Infatti se le tavole si assemblano quando sono verdi, una volta espulsa l'umidità che per natura hanno, si restringono e formano fessure più larghe; nulla è più cagionevole per i naviganti che una tavola verde.

Nome dei venti (Vegezio A. M. V, 8)
Chi trasporta l'esercito per nave deve saper riconoscere con anticipo gli indizi delle burrasche perché le galee molto spesso affondarono miseramente a causa delle tempeste e delle onde, piuttosto che per la violenza dei nemici; in ciò si deve porre a profitto tutta la saggezza della scienza naturale, in quanto dall'astronomia si deduce la caratteristica dei venti e dei fortunali.
E come nell'infuriare del mare l'accortezza salva gli esperti, così la sbadataggine uccide i poco avveduti.
L'arte nautica, pertanto, deve prima di tutto tener presente il numero e la denominazione dei venti.
Ma gli antichi, con riferimento ai punti cardinali, ritenevano che spirassero solo quattro venti principali dai diversi punti del cielo, però la successiva sperimentazione ne individuò dodici; di questi riferiamo, per derimere ogni perplessità, non soltanto i nomi greci ma anche quelli latini, in modo che, indicati i venti principali, daremo notizie su quelli che sono ad essi affiancati a destra ed a sinistra.
Cominciamo quindi dal solstizio di primavera, cioè dal punto cardinale "est", dal quale nasce il vento "afeliote", cioè il "subsolano"; a destra esso ha vicino il "grecolevante" o "coro", a sinistra l'"euro"o "volturno".
Il punto cardinale "sud" reca il "noto", cioè l'"austro", alla cui destra è il "leuconoto", cioè il "bianco noto" , mentre a sinistra è il "libonoto", vale a dire il "coro".
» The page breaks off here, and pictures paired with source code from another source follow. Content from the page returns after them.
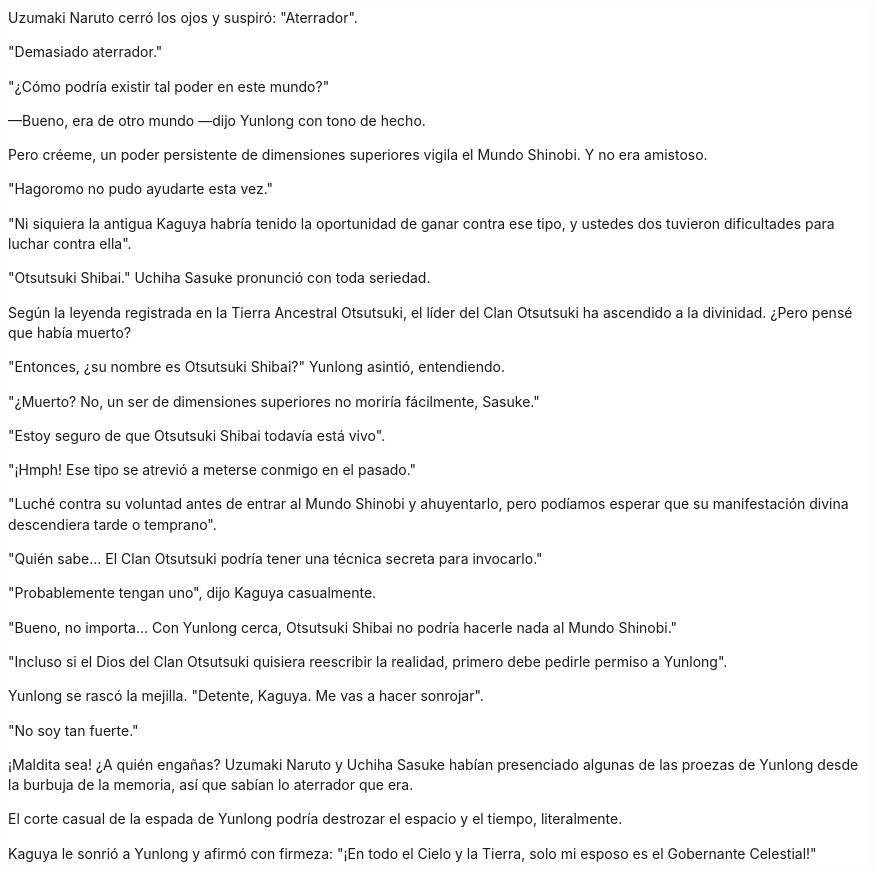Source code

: Uzumaki Naruto cerró los ojos y suspiró: "Aterrador".

"Demasiado aterrador."

"¿Cómo podría existir tal poder en este mundo?"

—Bueno, era de otro mundo —dijo Yunlong con tono de hecho.

Pero créeme, un poder persistente de dimensiones superiores vigila el Mundo Shinobi. Y no era amistoso.

"Hagoromo no pudo ayudarte esta vez."

"Ni siquiera la antigua Kaguya habría tenido la oportunidad de ganar contra ese tipo, y ustedes dos tuvieron dificultades para luchar contra ella".

"Otsutsuki Shibai." Uchiha Sasuke pronunció con toda seriedad.

Según la leyenda registrada en la Tierra Ancestral Otsutsuki, el líder del Clan Otsutsuki ha ascendido a la divinidad. ¿Pero pensé que había muerto?

"Entonces, ¿su nombre es Otsutsuki Shibai?" Yunlong asintió, entendiendo.

"¿Muerto? No, un ser de dimensiones superiores no moriría fácilmente, Sasuke."

"Estoy seguro de que Otsutsuki Shibai todavía está vivo".

"¡Hmph! Ese tipo se atrevió a meterse conmigo en el pasado."

"Luché contra su voluntad antes de entrar al Mundo Shinobi y ahuyentarlo, pero podíamos esperar que su manifestación divina descendiera tarde o temprano".

"Quién sabe... El Clan Otsutsuki podría tener una técnica secreta para invocarlo."

"Probablemente tengan uno", dijo Kaguya casualmente.

"Bueno, no importa... Con Yunlong cerca, Otsutsuki Shibai no podría hacerle nada al Mundo Shinobi."

"Incluso si el Dios del Clan Otsutsuki quisiera reescribir la realidad, primero debe pedirle permiso a Yunlong".

Yunlong se rascó la mejilla. "Detente, Kaguya. Me vas a hacer sonrojar".

"No soy tan fuerte."

¡Maldita sea! ¿A quién engañas? Uzumaki Naruto y Uchiha Sasuke habían presenciado algunas de las proezas de Yunlong desde la burbuja de la memoria, así que sabían lo aterrador que era.

El corte casual de la espada de Yunlong podría destrozar el espacio y el tiempo, literalmente.

Kaguya le sonrió a Yunlong y afirmó con firmeza: "¡En todo el Cielo y la Tierra, solo mi esposo es el Gobernante Celestial!"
Il punto "ovest" è dominato dallo "zeffiro", che è come dire il "subvespertino", alla cui destra si unisce il "lips" o "africo", a sinistra il "giapice" o "favonio".
Al "nord" fu assegnato in sorte l'"aparzia" o "settentrione", al quale sono vicini a destra il "tarsia" o "tramontana" ed a sinistra il "boreo" o "aquilone".
Tali venti spesse volte spirano da soli, talora in due o anche contemporaneamente in tre durante le grandi tempeste; a causa del loro impulso i mari, che per natura sono calmi e tranquilli, imperversano con le onde tumultuose; con il soffiare di alcuni di essi, secondo le stagioni e le latitudini, dalla burrasca si passa al sereno e di nuovo questo si trasforma in tempesta.
Con il vento a favore la nave giunge al porto desiderato, con il vento avverso è costretta a sostare o a tornare indietro o ad esporsi a rischi.
Per questi motivi, chi ha studiato con diligenza la natura dei venti, difficilmente naufraga.